● **Records contained in a dataset**:
━━━━━━━━

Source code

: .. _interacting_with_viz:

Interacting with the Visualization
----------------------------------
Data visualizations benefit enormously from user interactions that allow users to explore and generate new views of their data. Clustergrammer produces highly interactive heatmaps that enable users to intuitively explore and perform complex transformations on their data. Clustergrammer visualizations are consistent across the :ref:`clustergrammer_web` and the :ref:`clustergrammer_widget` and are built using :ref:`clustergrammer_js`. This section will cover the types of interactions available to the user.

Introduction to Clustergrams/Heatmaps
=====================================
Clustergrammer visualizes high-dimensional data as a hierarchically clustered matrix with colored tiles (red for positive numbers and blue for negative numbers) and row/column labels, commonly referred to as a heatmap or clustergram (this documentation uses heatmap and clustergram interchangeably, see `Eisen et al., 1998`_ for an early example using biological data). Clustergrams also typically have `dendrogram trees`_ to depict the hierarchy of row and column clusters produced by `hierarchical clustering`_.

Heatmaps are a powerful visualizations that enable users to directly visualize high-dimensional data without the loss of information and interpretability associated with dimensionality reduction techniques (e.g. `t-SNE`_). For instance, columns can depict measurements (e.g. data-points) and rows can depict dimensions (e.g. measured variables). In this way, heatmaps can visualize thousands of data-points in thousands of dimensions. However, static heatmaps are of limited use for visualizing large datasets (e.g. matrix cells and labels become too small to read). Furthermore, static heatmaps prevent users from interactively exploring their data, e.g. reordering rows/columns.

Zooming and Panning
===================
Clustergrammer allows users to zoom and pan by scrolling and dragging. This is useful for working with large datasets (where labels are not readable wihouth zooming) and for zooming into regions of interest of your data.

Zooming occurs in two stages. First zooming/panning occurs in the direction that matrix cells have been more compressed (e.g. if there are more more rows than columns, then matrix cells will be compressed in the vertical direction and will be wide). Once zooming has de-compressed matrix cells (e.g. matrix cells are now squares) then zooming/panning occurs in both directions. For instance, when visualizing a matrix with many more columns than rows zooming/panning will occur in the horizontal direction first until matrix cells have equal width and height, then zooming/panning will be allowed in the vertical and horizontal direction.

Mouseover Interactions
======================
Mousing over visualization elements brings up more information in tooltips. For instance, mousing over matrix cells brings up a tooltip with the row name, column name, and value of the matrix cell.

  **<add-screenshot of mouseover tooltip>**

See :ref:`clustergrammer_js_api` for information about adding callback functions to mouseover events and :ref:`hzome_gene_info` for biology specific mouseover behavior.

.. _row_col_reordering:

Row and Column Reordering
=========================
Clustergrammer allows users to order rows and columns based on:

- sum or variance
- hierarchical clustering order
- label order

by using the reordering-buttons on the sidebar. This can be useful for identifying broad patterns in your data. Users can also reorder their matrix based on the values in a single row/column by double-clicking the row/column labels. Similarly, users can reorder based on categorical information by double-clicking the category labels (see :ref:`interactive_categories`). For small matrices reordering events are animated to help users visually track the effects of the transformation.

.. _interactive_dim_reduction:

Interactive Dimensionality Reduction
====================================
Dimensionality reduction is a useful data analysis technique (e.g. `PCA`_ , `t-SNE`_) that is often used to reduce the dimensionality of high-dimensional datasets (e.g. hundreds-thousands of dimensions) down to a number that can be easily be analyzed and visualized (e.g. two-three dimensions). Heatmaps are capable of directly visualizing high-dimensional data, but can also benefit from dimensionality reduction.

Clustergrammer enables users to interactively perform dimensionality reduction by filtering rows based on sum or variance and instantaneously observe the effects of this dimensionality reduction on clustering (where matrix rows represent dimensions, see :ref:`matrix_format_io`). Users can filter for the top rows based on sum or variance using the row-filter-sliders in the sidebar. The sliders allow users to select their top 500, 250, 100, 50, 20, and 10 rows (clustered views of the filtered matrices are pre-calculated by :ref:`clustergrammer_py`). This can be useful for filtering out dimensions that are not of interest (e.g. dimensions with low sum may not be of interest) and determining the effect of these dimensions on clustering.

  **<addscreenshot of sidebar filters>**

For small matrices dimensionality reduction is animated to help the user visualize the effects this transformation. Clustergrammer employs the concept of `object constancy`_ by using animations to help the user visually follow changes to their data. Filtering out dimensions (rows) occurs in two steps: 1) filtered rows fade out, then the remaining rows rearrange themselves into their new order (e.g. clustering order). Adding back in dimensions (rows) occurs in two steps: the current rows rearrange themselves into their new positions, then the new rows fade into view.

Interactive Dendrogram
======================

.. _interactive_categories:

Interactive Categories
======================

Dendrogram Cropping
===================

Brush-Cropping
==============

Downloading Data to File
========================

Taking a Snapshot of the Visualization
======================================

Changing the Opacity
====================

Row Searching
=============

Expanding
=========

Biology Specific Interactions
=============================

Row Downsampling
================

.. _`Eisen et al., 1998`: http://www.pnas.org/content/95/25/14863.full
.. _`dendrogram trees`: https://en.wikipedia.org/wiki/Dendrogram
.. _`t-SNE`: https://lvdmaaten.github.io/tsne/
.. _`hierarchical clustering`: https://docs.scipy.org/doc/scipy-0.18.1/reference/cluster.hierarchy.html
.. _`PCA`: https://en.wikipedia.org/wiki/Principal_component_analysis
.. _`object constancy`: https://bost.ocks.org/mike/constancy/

━━━━━━━━

● **THE PROBLEM**:
Word for word, write out all the lines shown above.

● **SOLUTION TO THIS EXERCISE**:
Source code

: .. _interacting_with_viz:

Interacting with the Visualization
----------------------------------
Data visualizations benefit enormously from user interactions that allow users to explore and generate new views of their data. Clustergrammer produces highly interactive heatmaps that enable users to intuitively explore and perform complex transformations on their data. Clustergrammer visualizations are consistent across the :ref:`clustergrammer_web` and the :ref:`clustergrammer_widget` and are built using :ref:`clustergrammer_js`. This section will cover the types of interactions available to the user.

Introduction to Clustergrams/Heatmaps
=====================================
Clustergrammer visualizes high-dimensional data as a hierarchically clustered matrix with colored tiles (red for positive numbers and blue for negative numbers) and row/column labels, commonly referred to as a heatmap or clustergram (this documentation uses heatmap and clustergram interchangeably, see `Eisen et al., 1998`_ for an early example using biological data). Clustergrams also typically have `dendrogram trees`_ to depict the hierarchy of row and column clusters produced by `hierarchical clustering`_.

Heatmaps are a powerful visualizations that enable users to directly visualize high-dimensional data without the loss of information and interpretability associated with dimensionality reduction techniques (e.g. `t-SNE`_). For instance, columns can depict measurements (e.g. data-points) and rows can depict dimensions (e.g. measured variables). In this way, heatmaps can visualize thousands of data-points in thousands of dimensions. However, static heatmaps are of limited use for visualizing large datasets (e.g. matrix cells and labels become too small to read). Furthermore, static heatmaps prevent users from interactively exploring their data, e.g. reordering rows/columns.

Zooming and Panning
===================
Clustergrammer allows users to zoom and pan by scrolling and dragging. This is useful for working with large datasets (where labels are not readable wihouth zooming) and for zooming into regions of interest of your data.

Zooming occurs in two stages. First zooming/panning occurs in the direction that matrix cells have been more compressed (e.g. if there are more more rows than columns, then matrix cells will be compressed in the vertical direction and will be wide). Once zooming has de-compressed matrix cells (e.g. matrix cells are now squares) then zooming/panning occurs in both directions. For instance, when visualizing a matrix with many more columns than rows zooming/panning will occur in the horizontal direction first until matrix cells have equal width and height, then zooming/panning will be allowed in the vertical and horizontal direction.

Mouseover Interactions
======================
Mousing over visualization elements brings up more information in tooltips. For instance, mousing over matrix cells brings up a tooltip with the row name, column name, and value of the matrix cell.

  **<add-screenshot of mouseover tooltip>**

See :ref:`clustergrammer_js_api` for information about adding callback functions to mouseover events and :ref:`hzome_gene_info` for biology specific mouseover behavior.

.. _row_col_reordering:

Row and Column Reordering
=========================
Clustergrammer allows users to order rows and columns based on:

- sum or variance
- hierarchical clustering order
- label order

by using the reordering-buttons on the sidebar. This can be useful for identifying broad patterns in your data. Users can also reorder their matrix based on the values in a single row/column by double-clicking the row/column labels. Similarly, users can reorder based on categorical information by double-clicking the category labels (see :ref:`interactive_categories`). For small matrices reordering events are animated to help users visually track the effects of the transformation.

.. _interactive_dim_reduction:

Interactive Dimensionality Reduction
====================================
Dimensionality reduction is a useful data analysis technique (e.g. `PCA`_ , `t-SNE`_) that is often used to reduce the dimensionality of high-dimensional datasets (e.g. hundreds-thousands of dimensions) down to a number that can be easily be analyzed and visualized (e.g. two-three dimensions). Heatmaps are capable of directly visualizing high-dimensional data, but can also benefit from dimensionality reduction.

Clustergrammer enables users to interactively perform dimensionality reduction by filtering rows based on sum or variance and instantaneously observe the effects of this dimensionality reduction on clustering (where matrix rows represent dimensions, see :ref:`matrix_format_io`). Users can filter for the top rows based on sum or variance using the row-filter-sliders in the sidebar. The sliders allow users to select their top 500, 250, 100, 50, 20, and 10 rows (clustered views of the filtered matrices are pre-calculated by :ref:`clustergrammer_py`). This can be useful for filtering out dimensions that are not of interest (e.g. dimensions with low sum may not be of interest) and determining the effect of these dimensions on clustering.

  **<addscreenshot of sidebar filters>**

For small matrices dimensionality reduction is animated to help the user visualize the effects this transformation. Clustergrammer employs the concept of `object constancy`_ by using animations to help the user visually follow changes to their data. Filtering out dimensions (rows) occurs in two steps: 1) filtered rows fade out, then the remaining rows rearrange themselves into their new order (e.g. clustering order). Adding back in dimensions (rows) occurs in two steps: the current rows rearrange themselves into their new positions, then the new rows fade into view.

Interactive Dendrogram
======================

.. _interactive_categories:

Interactive Categories
======================

Dendrogram Cropping
===================

Brush-Cropping
==============

Downloading Data to File
========================

Taking a Snapshot of the Visualization
======================================

Changing the Opacity
====================

Row Searching
=============

Expanding
=========

Biology Specific Interactions
=============================

Row Downsampling
================

.. _`Eisen et al., 1998`: http://www.pnas.org/content/95/25/14863.full
.. _`dendrogram trees`: https://en.wikipedia.org/wiki/Dendrogram
.. _`t-SNE`: https://lvdmaaten.github.io/tsne/
.. _`hierarchical clustering`: https://docs.scipy.org/doc/scipy-0.18.1/reference/cluster.hierarchy.html
.. _`PCA`: https://en.wikipedia.org/wiki/Principal_component_analysis
.. _`object constancy`: https://bost.ocks.org/mike/constancy/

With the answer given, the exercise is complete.